VPP tips

VPP tips

1. The performance comes from.

Original link:

http://www.360doc.com/content/18/0428/20/53742993_749517107.shtml

https://steeven.iteye.com/blog/2347150  DPDK code level performance optimization summary

https://www.jianshu.com/p/346bf99b2fb1

https://www.jianshu.com/p/ed914b24f6da

https://blog.csdn.net/Dgh19940/article/details/79603843 

 

Architecture angle: DPDK huge page , NUMA , D-Cache optimization, the VPP the I-cache optimization ;

Algorithms angle: Bihash , look-up table Lockless ;

Code angle: the Vector , macro constructor , structure cacheline alignment , threaded tie core , the instruction prefetch instruction optimization;

 

2. Route Lookup

https://blog.csdn.net/dog250/article/details/6596046

Internet routing Overview of routing table lookup algorithm - hash / LC-Trie tree / 256-way-mtrie tree

3.  __constructor__ modifier

Through a simple example to introduce gcc 's __attribute__ ((constructor)) the role of the property. gcc allowed to function __attribute__ ((constructor)) and __attribute__ ((destructor)) two attributes, the name suggests, it is to be modified as a function of a constructor or destructor. The programmer can set these properties as a function of something like the following manner:  

void funcBeforeMain() __attribute__ ((constructor));

void funcAfterMain() __attribute__ ((destructor));

4.unlikely

CPU is executing the program pipeline mode instructions. The so-called pipeline, can be simply understood as a while executing instructions, the next instruction is read. For the program appeared in large numbers if else while for:? And other scenarios contain conditional judgment, the CPU need to be able to extract the correct next instruction so that the pipeline can be smoothly implemented. Once extracted the wrong branch of instruction, while not affecting the results of the program to run, but the whole line will be cleared and re-read the correct branch instruction, a lot of influence on the process efficiency.

CPU generally hardware branch prediction, but we can also use likely () / unlikely () , etc. displays specified Also in the design process are also of the branch determination has a certain regularity as well, such as an ordered set the input data.

To minimize Branch mispredication impact on performance, as can be converted to some common branch determines Branchless form.

Links: https://www.jianshu.com/p/ed914b24f6da

 

__builtin_expect Long (exp Long, Long C) ; !! (C) effects a Boolean value is obtained, the function effect is better branch prediction; use LIKELY () , performed if a greater chance of the following statements, using Unlikely () , executed else a better chance behind the statement of principle "It optimizes things by ordering the generated assembly code correctly, to optimize the usage of the processor pipeline. to do so, they arrange the code so that the likeliest branch is executed without performing any jmp instruction (which has the bad effect of flushing the processor pipeline). "

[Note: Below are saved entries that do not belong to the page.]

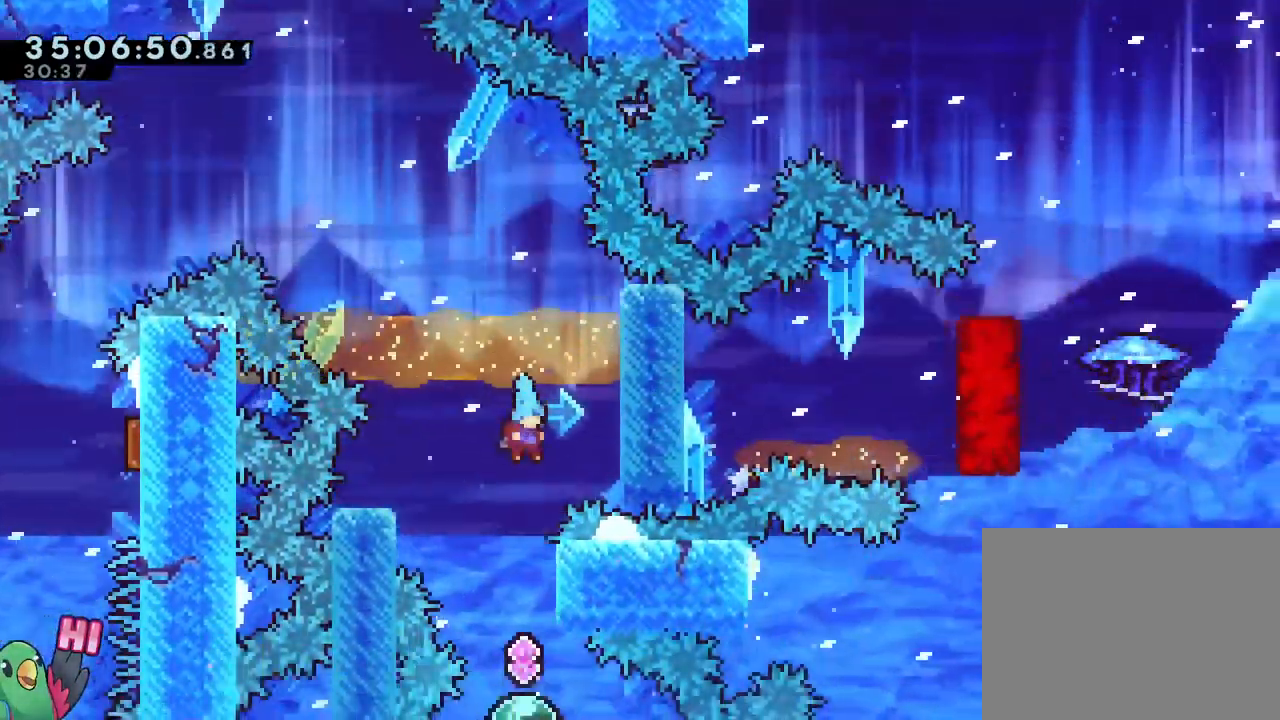
Gameplay with a controller (Nintendo layout); each line is a JSON object with the inputs held at the frame after it. "events" lists button and stick changes between this image and that frame as [ms after this image, input, new state], when the widget could be followed in between. Not read: DPAD_DOWN HOME L1 L2 L3 R1 R3 SELECT START.
{"buttons": ["Y"], "left_stick": "up", "right_stick": "center"}
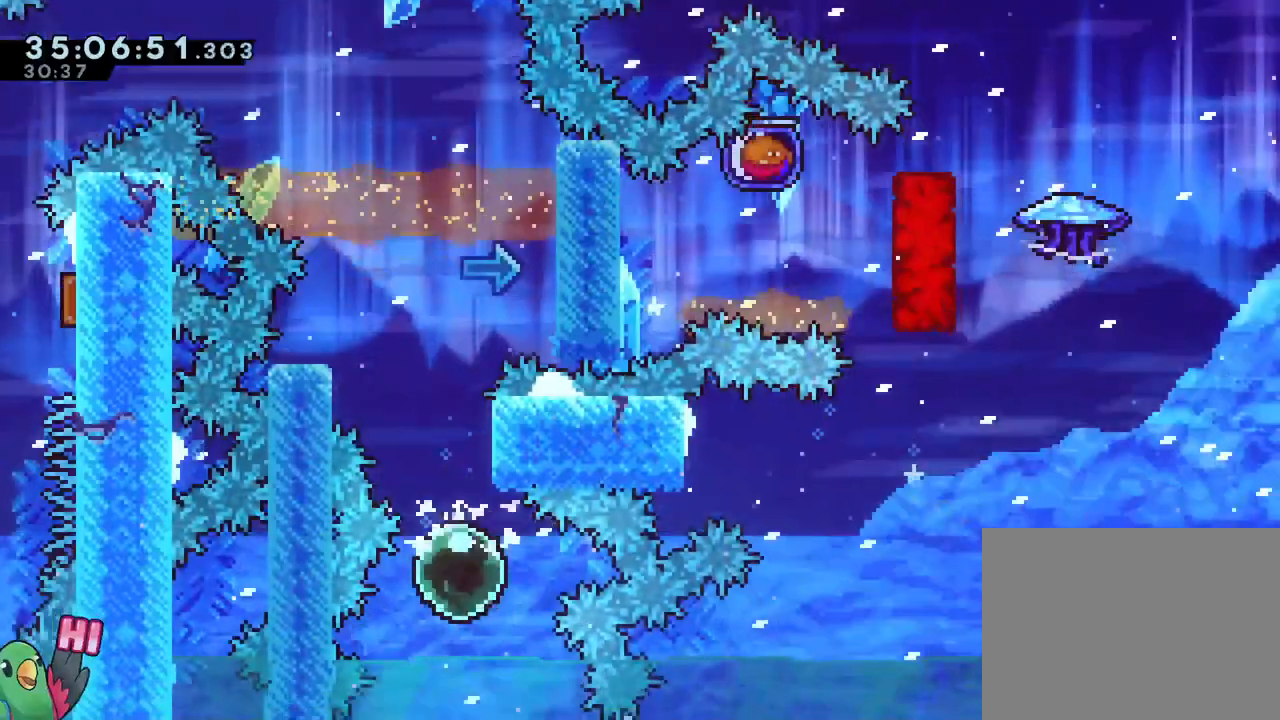
{"buttons": ["B"], "left_stick": "right", "right_stick": "center", "events": [[101, "Y", "up"], [134, "left_stick", "center"], [167, "B", "down"], [251, "left_stick", "right"]]}
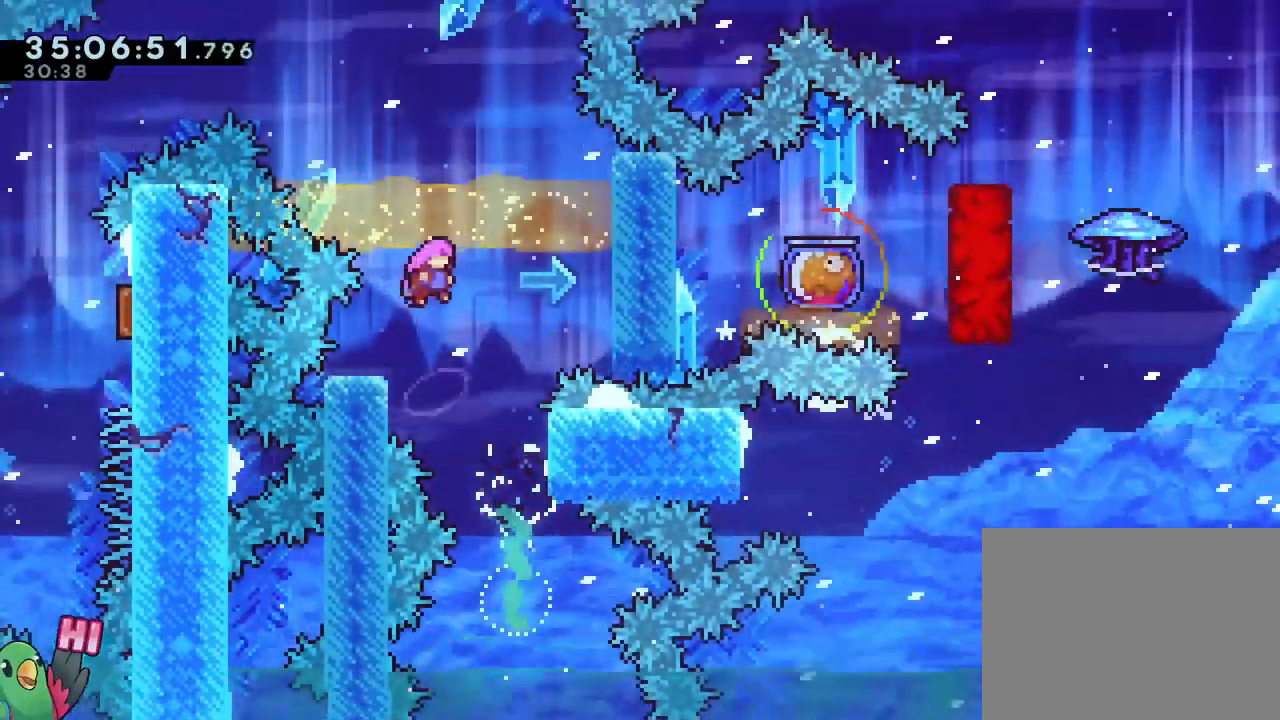
{"buttons": [], "left_stick": "left", "right_stick": "center", "events": [[167, "Y", "down"], [334, "B", "up"], [334, "Y", "up"], [434, "left_stick", "left"]]}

Mainly the branch prediction error, a jump instruction will bring a lot of performance decline. why? From "in-depth understanding of computer systems," the removal of the book, P141: " On the other hand, requires a jump prediction error processor lose it for all the instructions after the jump instruction of work has been done, and then started from the correct position at the start instruction to fill the pipeline, waste in approximately 20 ~ 40 clock cycles " ; understood that a reference to the first end of the assembly code level reference herein.

 

Links: https://www.jianshu.com/p/346bf99b2fb1

 

5. Giant Page hugepage

https://www.cnblogs.com/small-office/p/9766536.html   tied with nuclear giant page

https://www.cnblogs.com/031602523liu/p/10537694.html  UIO, giant page, CPU affinity, NUMA Profile

https://blog.csdn.net/qq_33611327/article/details/81738195  mmap analysis

The system can support large pages, support for large page size for the number of processors used by its decision.

After the large pages reserved, the next question involves use. DPDK use HUGETLBFS to use large pages. First, it needs to mount a large page to a path such as / mnt / Huge , or / dev / hugepages / , next time DPDK run, will use the mmap () system call the big page mapped to the virtual address of the user state space, then you can normally use.

Since DPDK is run in user space, while the giant pages in kernel mode, and therefore by mmap enables fast access to user space to kernel space.

6.  the CPU affinity

https://www.cnblogs.com/031602523liu/p/10537694.html

pthread_setaffinity_np  set of threads run at a specific CPU on nuclear

CPU affinity is cpu affinity mechanism, refers to the process specified in the CPU as long as possible without being migrated to run on other processors , can be mapped to a physical processor virtual processor by the associated processor on a program that is bound to put a physical CPU on.

And running on multi-core machines, each CPU itself will have its own cache, the cache information used by the process, and the process may be OS dispatched to other CPU on, so, CPU Cache hit rate is low. When a process or thread is bound CPU , the program will have been designated cpu to run, not dispatched by the operating system to another CPU , the reduction of the Cache Miss , improving performance and efficiency.

7. D-cache & I-cache

7.1 I-Cache

VPP processed as a group message, to solve I-cache jitter problems.

7.2  D-Cache

Original link: https://blog.csdn.net/Dgh19940/article/details/79603843  DPDK in Cache Optimization

1 ) Write to memory receiving descriptor, pointer to data buffer is filled, the card receives a packet according to the address after the filling into the message contents.

2 ) receive descriptor is read from memory (when the received packet, updates the card structure) (memory read), to confirm whether the packet is received.

3 ) From the receipt confirmation receive descriptor packet, the read pointer control structure from memory, and then read from memory control structure, the padding information read from the reception to the control descriptor structure (memory read).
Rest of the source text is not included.